(Dataset entries)

----------------

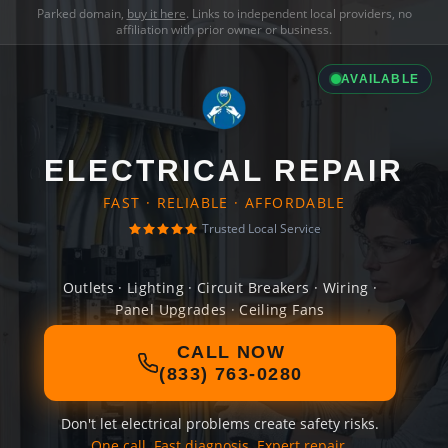
Parked domain,
buy it here
. Links to independent local providers, no
affiliation with prior owner or business.
AVAILABLE
ELECTRICAL REPAIR
FAST · RELIABLE · AFFORDABLE
Trusted Local Service
Outlets · Lighting · Circuit Breakers · Wiring ·
Panel Upgrades · Ceiling Fans
CALL NOW
(833) 763-0280
Don't let electrical problems create safety risks.
One call. Fast diagnosis. Expert repair.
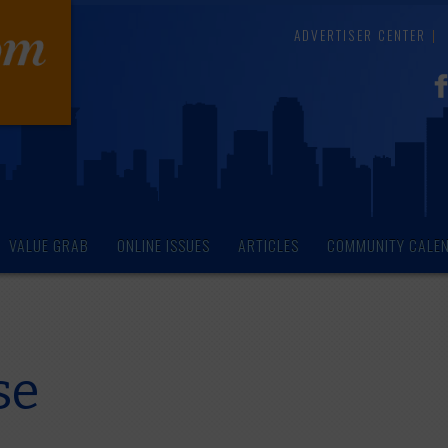
ADVERTISER CENTER
VALUE GRAB
ONLINE ISSUES
ARTICLES
COMMUNITY CALE
se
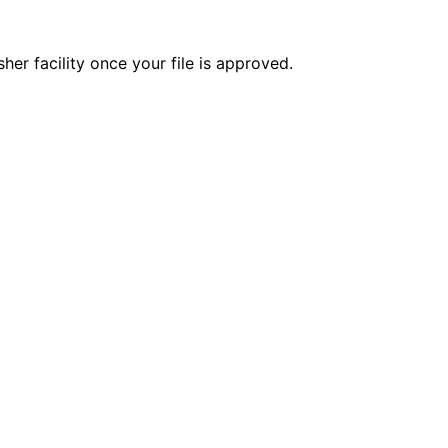
er facility once your file is approved.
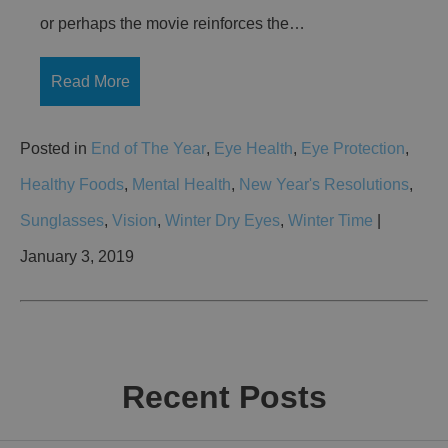
or perhaps the movie reinforces the…
Read More
Posted in
End of The Year
,
Eye Health
,
Eye Protection
,
Healthy Foods
,
Mental Health
,
New Year's Resolutions
,
Sunglasses
,
Vision
,
Winter Dry Eyes
,
Winter Time
|
January 3, 2019
Recent Posts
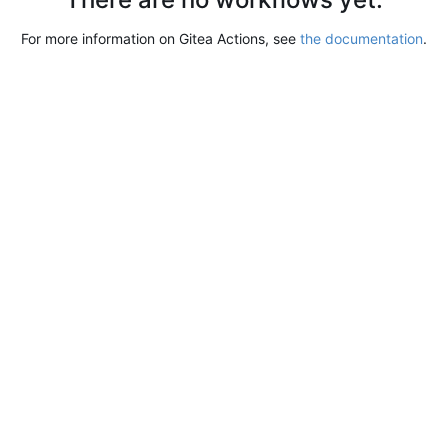
For more information on Gitea Actions, see
the documentation
.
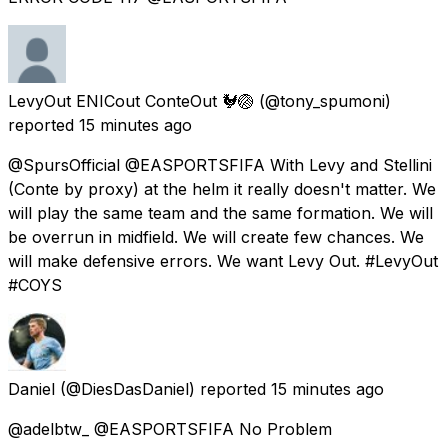
LevyOut ENICout ConteOut 🐓🏐
(@tony_spumoni)
reported
15 minutes ago
@SpursOfficial @EASPORTSFIFA With Levy and Stellini
(Conte by proxy) at the helm it really doesn't matter. We
will play the same team and the same formation. We will
be overrun in midfield. We will create few chances. We
will make defensive errors. We want Levy Out. #LevyOut
#COYS
Daniel
(@DiesDasDaniel) reported
15 minutes ago
@adelbtw_ @EASPORTSFIFA No Problem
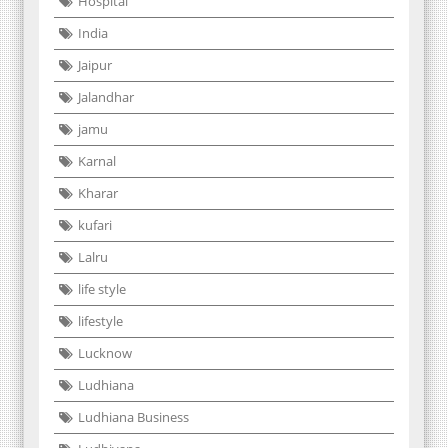
Hospital
India
Jaipur
Jalandhar
jamu
Karnal
Kharar
kufari
Lalru
life style
lifestyle
Lucknow
Ludhiana
Ludhiana Business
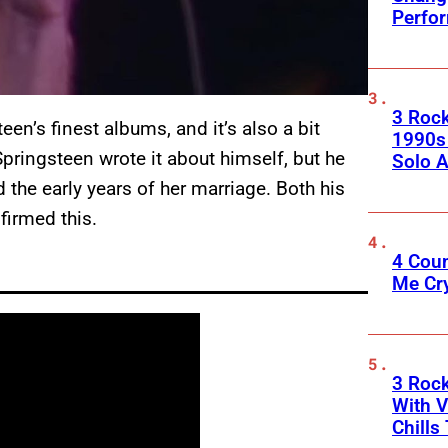
Perfo
3 Roc
teen’s finest albums, and it’s also a bit
1990s
pringsteen wrote it about himself, but he
Solo A
d the early years of her marriage. Both his
firmed this.
4 Cou
Me Cr
3 Roc
With V
Chills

----------------

■ **Job item**
Turn the lines of the records into a Markdown table with the columns Row and Line, beginning at the line that contains "For more information on Gitea Actions, see" and continuing through the end of the records. Omit blank lines and leave the pictures out.

■ **Response**
| Row | Line |
|---|---|
| 1 | For more information on Gitea Actions, see |
| 2 | the documentation |
| 3 | . |
| 4 | LevyOut ENICout ConteOut 🐓🏐 |
| 5 | (@tony_spumoni) |
| 6 | reported |
| 7 | 15 minutes ago |
| 8 | @SpursOfficial @EASPORTSFIFA With Levy and Stellini |
| 9 | (Conte by proxy) at the helm it really doesn't matter. We |
| 10 | will play the same team and the same formation. We will |
| 11 | be overrun in midfield. We will create few chances. We |
| 12 | will make defensive errors. We want Levy Out. #LevyOut |
| 13 | #COYS |
| 14 | Daniel |
| 15 | (@DiesDasDaniel) reported |
| 16 | 15 minutes ago |
| 17 | @adelbtw_ @EASPORTSFIFA No Problem |
| 18 | Hospital |
| 19 | India |
| 20 | Jaipur |
| 21 | Jalandhar |
| 22 | jamu |
| 23 | Karnal |
| 24 | Kharar |
| 25 | kufari |
| 26 | Lalru |
| 27 | life style |
| 28 | lifestyle |
| 29 | Lucknow |
| 30 | Ludhiana |
| 31 | Ludhiana Business |
| 32 | Perfo |
| 33 | 3 Roc |
| 34 | teen’s finest albums, and it’s also a bit |
| 35 | 1990s |
| 36 | pringsteen wrote it about himself, but he |
| 37 | Solo A |
| 38 | d the early years of her marriage. Both his |
| 39 | firmed this. |
| 40 | 4 Cou |
| 41 | Me Cr |
| 42 | 3 Roc |
| 43 | With V |
| 44 | Chills |